A person cannot receive ratepayer funding under these provisions for a project that is receiving funding from the Connecticut Energy Efficiency Fund. Partners must comply with DPUC orders and are subject to civil penalties if they do not.
The act also requires DPUC to develop a low-interest loan program to finance the customer's share of the capital cost of the approved technologies. DPUC can provide these loans through a mechanism in existing law, under an agreement with the Connecticut Development Authority, or through an entity chosen by competitive bid. The financing agreements entered into with the Connecticut Development Authority cannot exceed $ 10 million dollars. Bond funds have not yet been allocated for this program.
Net Metering
Prior to this year, electric utilities and competitive suppliers had to give a bill credit to their customers in one- to four-dwelling unit properties who generated electricity using class I resources, such as solar or wind power. The act expands these provisions to cover all customers with generation capacity up to two megawatts. It provides for credits to customers who generate more power than they use in a given billing period, with annual reconciliation in which the customer is paid for any excess production at the avoided wholesale cost, and makes related changes.
Natural Gas Conservation Programs
By law, natural gas companies must develop annual conservation plans, but prior law did not provide a funding mechanism. The act requires that the plans be funded by the growth in the utilities gross receipts tax in each fiscal year over the amount contained in the revenue estimate in the adopted state budget for that year, subject to a $ 10 million per year cap. Under the act, the money goes into an ECMB account, which is used to reimburse gas companies for their conservation expenditures. By law, the gas conservation programs are subject to the same evaluation and approval processes as the current electric conservation programs, i. e. , programs must be cost-effective and reviewed by the ECMB.

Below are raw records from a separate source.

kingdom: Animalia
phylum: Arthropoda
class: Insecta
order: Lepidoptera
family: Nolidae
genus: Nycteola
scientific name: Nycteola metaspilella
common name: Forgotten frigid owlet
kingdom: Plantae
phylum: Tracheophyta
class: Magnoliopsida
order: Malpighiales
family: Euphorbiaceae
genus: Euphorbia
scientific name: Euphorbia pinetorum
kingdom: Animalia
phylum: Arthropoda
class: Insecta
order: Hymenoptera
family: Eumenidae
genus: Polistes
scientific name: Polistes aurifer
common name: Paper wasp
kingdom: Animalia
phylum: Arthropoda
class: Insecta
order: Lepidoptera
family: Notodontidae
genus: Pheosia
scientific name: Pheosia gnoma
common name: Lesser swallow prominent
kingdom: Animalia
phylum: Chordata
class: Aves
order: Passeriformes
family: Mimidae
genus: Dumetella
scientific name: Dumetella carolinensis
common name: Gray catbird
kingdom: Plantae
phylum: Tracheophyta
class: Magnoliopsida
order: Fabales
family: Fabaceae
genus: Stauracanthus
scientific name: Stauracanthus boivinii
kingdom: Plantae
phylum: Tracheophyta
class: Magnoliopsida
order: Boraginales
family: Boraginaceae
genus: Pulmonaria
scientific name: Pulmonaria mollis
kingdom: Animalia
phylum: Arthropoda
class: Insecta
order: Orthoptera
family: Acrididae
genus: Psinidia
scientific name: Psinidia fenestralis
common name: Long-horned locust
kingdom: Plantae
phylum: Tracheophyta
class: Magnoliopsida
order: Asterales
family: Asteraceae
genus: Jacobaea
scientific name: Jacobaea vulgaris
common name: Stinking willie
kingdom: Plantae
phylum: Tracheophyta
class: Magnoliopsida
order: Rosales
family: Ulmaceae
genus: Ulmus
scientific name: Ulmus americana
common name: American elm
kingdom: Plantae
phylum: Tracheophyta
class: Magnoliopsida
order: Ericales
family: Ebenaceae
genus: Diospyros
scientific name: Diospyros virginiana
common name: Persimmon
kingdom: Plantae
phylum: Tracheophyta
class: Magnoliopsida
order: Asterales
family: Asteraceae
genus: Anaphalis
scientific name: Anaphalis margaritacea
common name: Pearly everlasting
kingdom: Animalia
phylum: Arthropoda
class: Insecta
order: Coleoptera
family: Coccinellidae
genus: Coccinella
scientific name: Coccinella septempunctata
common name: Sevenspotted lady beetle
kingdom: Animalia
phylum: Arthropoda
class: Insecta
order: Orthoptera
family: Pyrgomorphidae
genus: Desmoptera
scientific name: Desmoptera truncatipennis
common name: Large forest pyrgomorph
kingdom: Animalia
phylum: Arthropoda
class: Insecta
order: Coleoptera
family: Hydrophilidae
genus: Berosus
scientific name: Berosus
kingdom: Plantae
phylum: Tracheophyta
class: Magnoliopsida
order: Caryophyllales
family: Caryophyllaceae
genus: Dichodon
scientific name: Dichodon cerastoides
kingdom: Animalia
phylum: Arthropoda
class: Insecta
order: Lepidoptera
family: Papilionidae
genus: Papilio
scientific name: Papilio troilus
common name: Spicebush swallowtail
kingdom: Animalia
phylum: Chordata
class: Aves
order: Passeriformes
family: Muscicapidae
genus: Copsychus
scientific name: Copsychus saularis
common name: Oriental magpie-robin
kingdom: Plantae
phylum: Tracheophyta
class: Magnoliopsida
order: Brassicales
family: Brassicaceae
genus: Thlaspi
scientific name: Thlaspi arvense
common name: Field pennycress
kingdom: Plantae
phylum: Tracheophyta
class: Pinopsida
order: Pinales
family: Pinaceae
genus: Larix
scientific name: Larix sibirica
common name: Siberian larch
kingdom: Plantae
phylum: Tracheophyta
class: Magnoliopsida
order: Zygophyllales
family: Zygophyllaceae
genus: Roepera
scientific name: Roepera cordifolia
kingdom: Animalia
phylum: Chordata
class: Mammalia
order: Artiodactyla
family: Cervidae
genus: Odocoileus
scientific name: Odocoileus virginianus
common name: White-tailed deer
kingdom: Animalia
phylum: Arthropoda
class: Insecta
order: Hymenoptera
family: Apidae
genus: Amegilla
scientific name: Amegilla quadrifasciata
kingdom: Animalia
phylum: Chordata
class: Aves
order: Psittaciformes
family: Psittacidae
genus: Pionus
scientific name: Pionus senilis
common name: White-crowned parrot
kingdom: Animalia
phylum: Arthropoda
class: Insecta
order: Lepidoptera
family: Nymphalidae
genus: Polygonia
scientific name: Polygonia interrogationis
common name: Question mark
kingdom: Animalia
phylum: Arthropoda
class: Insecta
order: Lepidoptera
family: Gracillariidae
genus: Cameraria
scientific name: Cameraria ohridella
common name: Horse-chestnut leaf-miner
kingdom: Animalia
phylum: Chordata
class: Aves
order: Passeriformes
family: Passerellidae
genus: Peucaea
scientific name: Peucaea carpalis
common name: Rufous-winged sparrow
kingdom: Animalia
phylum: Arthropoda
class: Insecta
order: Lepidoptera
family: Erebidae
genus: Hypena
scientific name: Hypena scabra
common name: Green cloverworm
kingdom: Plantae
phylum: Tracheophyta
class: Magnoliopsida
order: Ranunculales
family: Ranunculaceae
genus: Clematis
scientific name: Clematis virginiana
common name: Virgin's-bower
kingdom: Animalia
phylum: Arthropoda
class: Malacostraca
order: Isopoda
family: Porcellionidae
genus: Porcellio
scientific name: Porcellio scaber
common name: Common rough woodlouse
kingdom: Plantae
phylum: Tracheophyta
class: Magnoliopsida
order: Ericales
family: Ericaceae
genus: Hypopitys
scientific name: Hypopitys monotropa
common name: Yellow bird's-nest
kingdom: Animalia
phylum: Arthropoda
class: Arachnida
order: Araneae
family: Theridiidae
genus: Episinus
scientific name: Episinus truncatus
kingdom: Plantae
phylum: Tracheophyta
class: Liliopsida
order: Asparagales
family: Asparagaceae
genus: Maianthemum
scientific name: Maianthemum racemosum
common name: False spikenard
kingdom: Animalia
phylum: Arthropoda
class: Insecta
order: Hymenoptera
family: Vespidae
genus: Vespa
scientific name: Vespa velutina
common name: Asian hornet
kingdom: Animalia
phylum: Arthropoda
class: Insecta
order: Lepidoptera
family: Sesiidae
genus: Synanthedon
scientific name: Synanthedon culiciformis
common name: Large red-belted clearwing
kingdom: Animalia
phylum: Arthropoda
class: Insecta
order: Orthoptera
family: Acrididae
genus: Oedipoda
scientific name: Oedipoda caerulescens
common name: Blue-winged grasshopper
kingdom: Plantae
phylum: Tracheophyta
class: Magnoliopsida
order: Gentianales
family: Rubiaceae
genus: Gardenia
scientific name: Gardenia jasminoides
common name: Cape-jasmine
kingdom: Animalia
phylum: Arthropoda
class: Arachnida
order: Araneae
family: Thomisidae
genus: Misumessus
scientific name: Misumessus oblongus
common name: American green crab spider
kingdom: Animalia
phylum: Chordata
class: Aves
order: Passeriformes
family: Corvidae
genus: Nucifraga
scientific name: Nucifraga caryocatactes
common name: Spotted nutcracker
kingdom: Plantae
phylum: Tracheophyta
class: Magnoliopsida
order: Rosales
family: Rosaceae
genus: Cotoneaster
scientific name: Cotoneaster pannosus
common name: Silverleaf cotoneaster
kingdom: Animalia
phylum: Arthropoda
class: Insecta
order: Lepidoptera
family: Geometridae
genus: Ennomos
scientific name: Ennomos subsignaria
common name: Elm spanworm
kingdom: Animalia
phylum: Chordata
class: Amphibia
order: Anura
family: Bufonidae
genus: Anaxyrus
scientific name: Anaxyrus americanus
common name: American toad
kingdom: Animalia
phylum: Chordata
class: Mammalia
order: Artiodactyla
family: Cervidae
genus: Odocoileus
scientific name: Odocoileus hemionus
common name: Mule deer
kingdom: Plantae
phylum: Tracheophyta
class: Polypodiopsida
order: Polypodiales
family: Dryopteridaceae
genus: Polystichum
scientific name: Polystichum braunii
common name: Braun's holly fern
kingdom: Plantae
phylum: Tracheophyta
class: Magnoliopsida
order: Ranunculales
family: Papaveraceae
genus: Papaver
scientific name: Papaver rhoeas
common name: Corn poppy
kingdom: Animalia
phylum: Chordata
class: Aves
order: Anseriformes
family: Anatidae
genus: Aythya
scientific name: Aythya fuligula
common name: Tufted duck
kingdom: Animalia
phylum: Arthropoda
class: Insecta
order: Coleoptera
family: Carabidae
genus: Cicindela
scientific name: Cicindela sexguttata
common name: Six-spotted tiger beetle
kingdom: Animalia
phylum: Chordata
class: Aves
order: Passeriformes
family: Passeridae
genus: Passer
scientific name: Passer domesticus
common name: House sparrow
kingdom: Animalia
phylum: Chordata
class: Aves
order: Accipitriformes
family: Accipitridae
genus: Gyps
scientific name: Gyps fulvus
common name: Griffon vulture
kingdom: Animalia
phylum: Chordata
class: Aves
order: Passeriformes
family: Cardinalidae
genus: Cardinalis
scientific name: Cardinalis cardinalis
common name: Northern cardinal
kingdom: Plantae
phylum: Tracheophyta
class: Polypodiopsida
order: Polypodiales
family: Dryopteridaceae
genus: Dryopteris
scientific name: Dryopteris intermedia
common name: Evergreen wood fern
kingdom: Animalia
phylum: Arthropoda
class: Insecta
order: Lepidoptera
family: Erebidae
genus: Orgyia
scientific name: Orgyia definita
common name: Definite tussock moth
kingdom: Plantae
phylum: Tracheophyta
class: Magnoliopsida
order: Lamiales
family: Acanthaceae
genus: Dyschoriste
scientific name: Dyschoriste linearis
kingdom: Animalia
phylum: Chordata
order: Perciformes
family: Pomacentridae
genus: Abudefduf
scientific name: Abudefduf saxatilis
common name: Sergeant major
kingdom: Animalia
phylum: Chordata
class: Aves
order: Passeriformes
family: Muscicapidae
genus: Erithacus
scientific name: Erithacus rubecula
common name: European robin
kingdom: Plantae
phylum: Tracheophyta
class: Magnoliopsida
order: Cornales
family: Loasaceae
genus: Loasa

Fuel Oil Conservation Programs
The act establishes a 13-member Fuel Oil Conservation Board, and requires it to choose an entity to administer oil conservation programs. By March 1, 2008, the program administrator must submit a comprehensive oil conservation plan for the rest of 2008 to the ECMB for its approval. In subsequent years, the administrator must submit a plan for the next calendar year by October 1 to ECMB and the Fuel Oil Conservation Board for their approval. The Fuel Oil Conservation Board must assist the administrator with plan development and implementation. The act imposes cost-effectiveness and other requirements on programs in the plan that parallel those in existing law for electric and natural gas conservation plans.
Under the act, funding for the oil conservation programs comes from the excess in revenue from the petroleum products gross receipts tax sales above the 2006 revenue, subject to a $ 10 million annual cap. (PA 07-1, June Special Session, reduced the limit to $ 5 million per year starting in FY 09. ) The Fuel Oil Conservation Board must authorize specific amounts from the account for grants, which must be awarded twice a year.